Below are the records; copy each line in which "ebenso" occurs.

Input data
━━━
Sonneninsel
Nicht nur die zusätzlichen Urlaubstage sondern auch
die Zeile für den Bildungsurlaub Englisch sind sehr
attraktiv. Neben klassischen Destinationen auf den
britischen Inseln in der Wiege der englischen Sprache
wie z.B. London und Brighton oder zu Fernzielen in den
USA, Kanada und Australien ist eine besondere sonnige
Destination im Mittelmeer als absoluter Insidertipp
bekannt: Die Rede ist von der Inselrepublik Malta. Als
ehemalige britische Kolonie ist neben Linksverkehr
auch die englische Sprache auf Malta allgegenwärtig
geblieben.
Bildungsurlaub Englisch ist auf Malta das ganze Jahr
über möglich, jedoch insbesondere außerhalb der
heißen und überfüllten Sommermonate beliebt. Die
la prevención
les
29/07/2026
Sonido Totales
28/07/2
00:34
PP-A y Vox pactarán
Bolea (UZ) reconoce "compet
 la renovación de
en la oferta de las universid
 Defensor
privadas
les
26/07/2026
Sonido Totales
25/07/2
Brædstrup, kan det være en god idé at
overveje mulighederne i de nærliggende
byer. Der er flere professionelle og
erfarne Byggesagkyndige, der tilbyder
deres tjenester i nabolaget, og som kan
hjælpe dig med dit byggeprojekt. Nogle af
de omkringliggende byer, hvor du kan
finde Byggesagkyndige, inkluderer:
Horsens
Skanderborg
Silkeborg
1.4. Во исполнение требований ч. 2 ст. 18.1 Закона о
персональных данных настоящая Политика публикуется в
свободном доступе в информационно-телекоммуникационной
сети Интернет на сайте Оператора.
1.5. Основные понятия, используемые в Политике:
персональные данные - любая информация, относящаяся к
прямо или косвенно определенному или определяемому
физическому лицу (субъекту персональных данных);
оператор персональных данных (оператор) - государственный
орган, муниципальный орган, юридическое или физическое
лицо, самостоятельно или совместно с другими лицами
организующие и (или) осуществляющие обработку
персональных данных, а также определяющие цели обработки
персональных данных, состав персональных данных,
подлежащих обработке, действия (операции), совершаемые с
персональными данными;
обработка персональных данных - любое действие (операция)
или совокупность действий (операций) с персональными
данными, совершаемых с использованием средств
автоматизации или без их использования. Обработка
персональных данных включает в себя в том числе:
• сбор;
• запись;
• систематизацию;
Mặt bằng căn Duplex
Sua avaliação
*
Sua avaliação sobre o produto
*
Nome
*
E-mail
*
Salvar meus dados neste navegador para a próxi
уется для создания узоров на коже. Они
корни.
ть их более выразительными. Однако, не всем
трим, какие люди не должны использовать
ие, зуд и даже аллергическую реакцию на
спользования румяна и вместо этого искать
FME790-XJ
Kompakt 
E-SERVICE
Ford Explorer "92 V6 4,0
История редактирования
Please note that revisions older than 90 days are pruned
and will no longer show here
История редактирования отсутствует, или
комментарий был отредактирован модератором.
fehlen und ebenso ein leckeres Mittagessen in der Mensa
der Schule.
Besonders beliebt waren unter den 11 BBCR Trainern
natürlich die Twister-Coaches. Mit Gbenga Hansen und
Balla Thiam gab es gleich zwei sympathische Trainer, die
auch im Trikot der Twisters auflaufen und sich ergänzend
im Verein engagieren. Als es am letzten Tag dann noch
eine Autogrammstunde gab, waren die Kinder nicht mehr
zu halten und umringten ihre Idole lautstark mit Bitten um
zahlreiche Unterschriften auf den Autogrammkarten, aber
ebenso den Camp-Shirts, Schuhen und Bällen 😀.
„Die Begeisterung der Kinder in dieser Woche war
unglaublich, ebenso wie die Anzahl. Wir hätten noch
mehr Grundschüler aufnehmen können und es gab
━━━
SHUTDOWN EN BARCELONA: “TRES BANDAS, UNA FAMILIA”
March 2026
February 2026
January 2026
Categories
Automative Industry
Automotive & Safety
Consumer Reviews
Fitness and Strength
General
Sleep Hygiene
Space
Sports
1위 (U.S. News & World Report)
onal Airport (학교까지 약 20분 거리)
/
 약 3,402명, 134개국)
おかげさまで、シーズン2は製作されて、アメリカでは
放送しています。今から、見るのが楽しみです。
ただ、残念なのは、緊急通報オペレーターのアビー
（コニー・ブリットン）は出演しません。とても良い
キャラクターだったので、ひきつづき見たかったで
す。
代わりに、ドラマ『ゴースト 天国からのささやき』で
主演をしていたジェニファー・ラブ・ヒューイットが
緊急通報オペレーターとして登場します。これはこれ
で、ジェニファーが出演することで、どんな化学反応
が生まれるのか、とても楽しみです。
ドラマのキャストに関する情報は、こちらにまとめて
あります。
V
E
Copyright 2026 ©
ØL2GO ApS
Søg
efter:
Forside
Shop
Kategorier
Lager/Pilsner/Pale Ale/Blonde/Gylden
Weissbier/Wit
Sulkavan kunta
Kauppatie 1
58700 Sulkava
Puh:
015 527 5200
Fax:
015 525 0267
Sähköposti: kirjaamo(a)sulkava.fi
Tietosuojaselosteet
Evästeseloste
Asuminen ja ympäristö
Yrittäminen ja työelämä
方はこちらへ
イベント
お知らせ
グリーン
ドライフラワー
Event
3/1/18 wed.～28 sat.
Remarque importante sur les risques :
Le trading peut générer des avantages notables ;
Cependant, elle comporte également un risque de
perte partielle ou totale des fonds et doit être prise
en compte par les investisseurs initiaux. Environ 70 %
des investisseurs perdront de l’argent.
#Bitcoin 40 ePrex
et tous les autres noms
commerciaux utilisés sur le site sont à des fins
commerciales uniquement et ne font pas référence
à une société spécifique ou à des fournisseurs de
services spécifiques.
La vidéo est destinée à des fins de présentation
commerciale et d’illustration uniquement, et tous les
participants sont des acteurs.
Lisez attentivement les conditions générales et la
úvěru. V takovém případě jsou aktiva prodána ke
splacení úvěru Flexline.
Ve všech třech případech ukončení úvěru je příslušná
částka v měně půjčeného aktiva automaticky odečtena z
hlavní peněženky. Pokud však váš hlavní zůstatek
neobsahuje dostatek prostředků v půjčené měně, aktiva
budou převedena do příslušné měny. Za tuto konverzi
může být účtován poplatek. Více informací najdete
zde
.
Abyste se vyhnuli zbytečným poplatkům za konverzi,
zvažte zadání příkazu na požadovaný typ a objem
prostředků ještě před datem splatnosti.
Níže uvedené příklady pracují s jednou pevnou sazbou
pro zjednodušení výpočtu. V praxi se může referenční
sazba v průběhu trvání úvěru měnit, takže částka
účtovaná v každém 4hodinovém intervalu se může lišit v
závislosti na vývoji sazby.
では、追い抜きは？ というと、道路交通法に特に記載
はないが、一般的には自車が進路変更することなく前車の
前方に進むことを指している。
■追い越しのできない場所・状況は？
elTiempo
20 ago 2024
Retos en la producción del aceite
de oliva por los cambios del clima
━━━
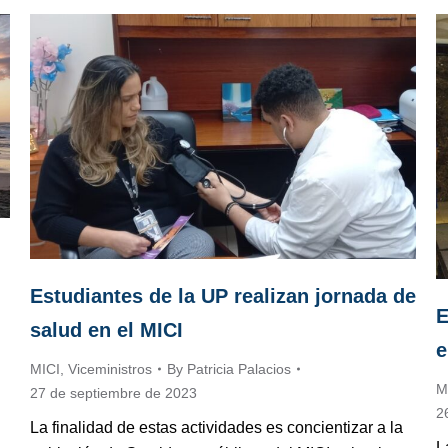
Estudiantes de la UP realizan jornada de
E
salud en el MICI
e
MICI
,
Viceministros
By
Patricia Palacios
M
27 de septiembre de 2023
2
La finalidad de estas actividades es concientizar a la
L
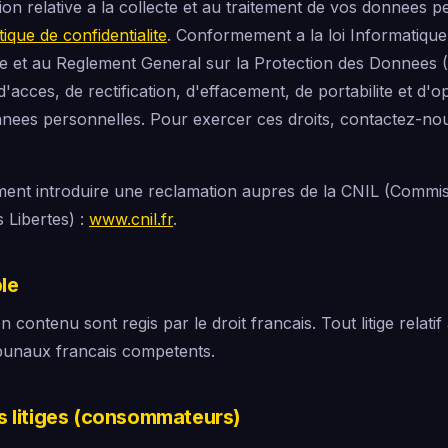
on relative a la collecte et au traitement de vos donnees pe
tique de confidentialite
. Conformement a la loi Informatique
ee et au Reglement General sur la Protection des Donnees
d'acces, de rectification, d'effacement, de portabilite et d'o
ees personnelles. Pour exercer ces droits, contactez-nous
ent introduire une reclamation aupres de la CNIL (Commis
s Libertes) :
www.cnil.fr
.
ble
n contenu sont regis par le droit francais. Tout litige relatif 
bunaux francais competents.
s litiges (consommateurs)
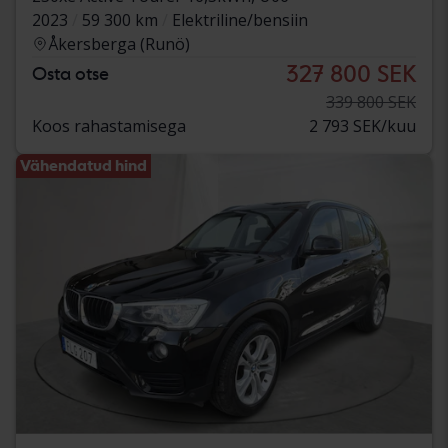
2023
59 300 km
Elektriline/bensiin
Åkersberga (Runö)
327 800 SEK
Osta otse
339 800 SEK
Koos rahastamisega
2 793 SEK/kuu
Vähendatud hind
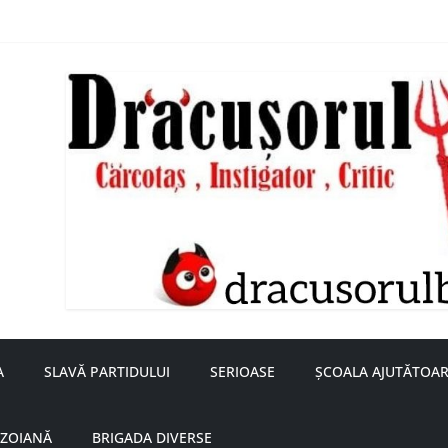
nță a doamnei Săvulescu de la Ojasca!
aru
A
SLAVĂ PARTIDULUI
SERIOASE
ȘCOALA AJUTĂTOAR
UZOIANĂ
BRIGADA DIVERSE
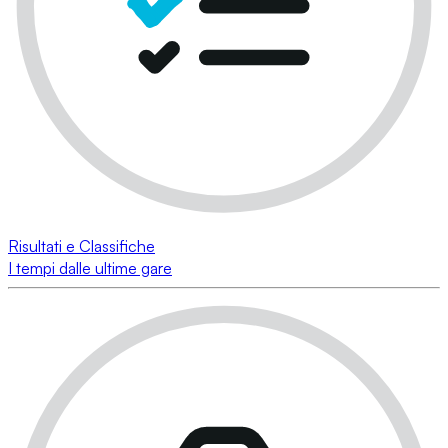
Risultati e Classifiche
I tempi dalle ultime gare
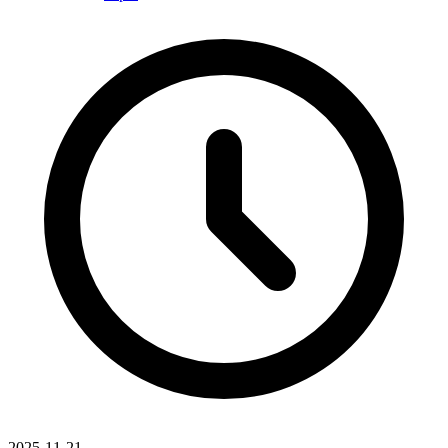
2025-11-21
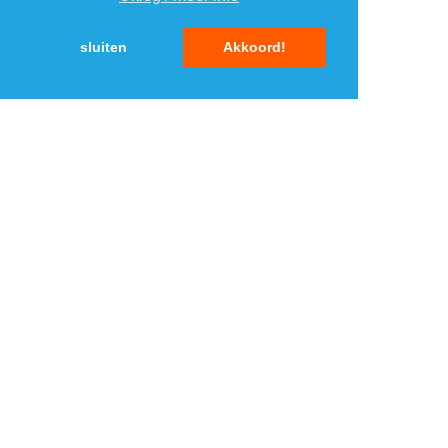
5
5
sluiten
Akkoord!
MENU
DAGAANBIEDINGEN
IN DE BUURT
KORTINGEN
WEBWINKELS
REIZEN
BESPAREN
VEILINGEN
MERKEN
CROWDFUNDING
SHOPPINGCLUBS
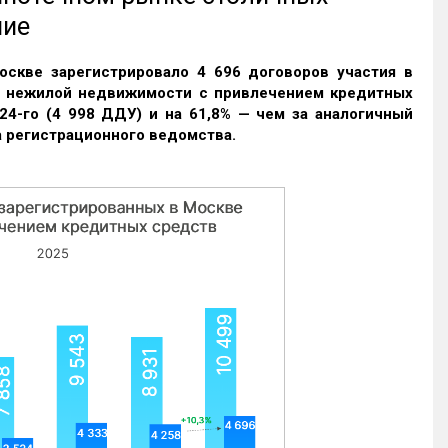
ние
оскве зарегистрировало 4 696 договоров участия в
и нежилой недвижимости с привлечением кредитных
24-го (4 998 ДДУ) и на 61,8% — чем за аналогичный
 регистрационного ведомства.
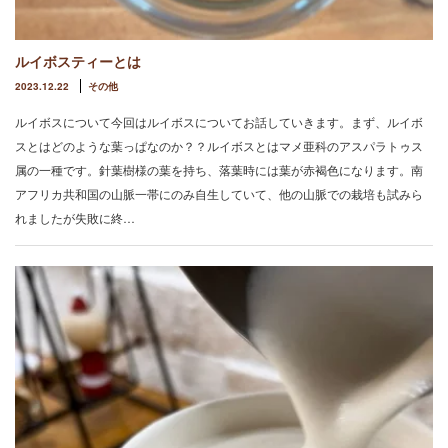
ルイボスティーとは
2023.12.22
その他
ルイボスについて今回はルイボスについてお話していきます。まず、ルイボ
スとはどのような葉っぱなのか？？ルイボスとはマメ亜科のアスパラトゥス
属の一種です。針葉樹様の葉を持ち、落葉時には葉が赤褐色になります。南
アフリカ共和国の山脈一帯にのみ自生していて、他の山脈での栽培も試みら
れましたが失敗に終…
━━━
Response box
fehlen und ebenso ein leckeres Mittagessen in der Mensa
ebenso den Camp-Shirts, Schuhen und Bällen 😀.
unglaublich, ebenso wie die Anzahl. Wir hätten noch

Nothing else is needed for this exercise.